WHAT TO WORK ON: Could you retype the whole listing word for word and drop the images?

(EXTRACTED RECORDS begins)

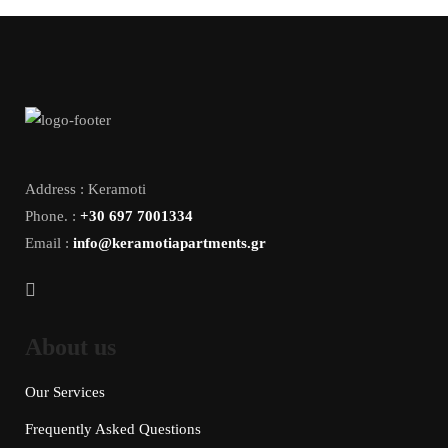
Address : Keramoti
Phone. :
+30 697 7001334
Email :
info@keramotiapartments.gr
About us
Our Services
Frequently Asked Questions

(EXTRACTED RECORDS ends)

RESULT BELOW:
Address : Keramoti
Phone. :
+30 697 7001334
Email :
info@keramotiapartments.gr
About us
Our Services
Frequently Asked Questions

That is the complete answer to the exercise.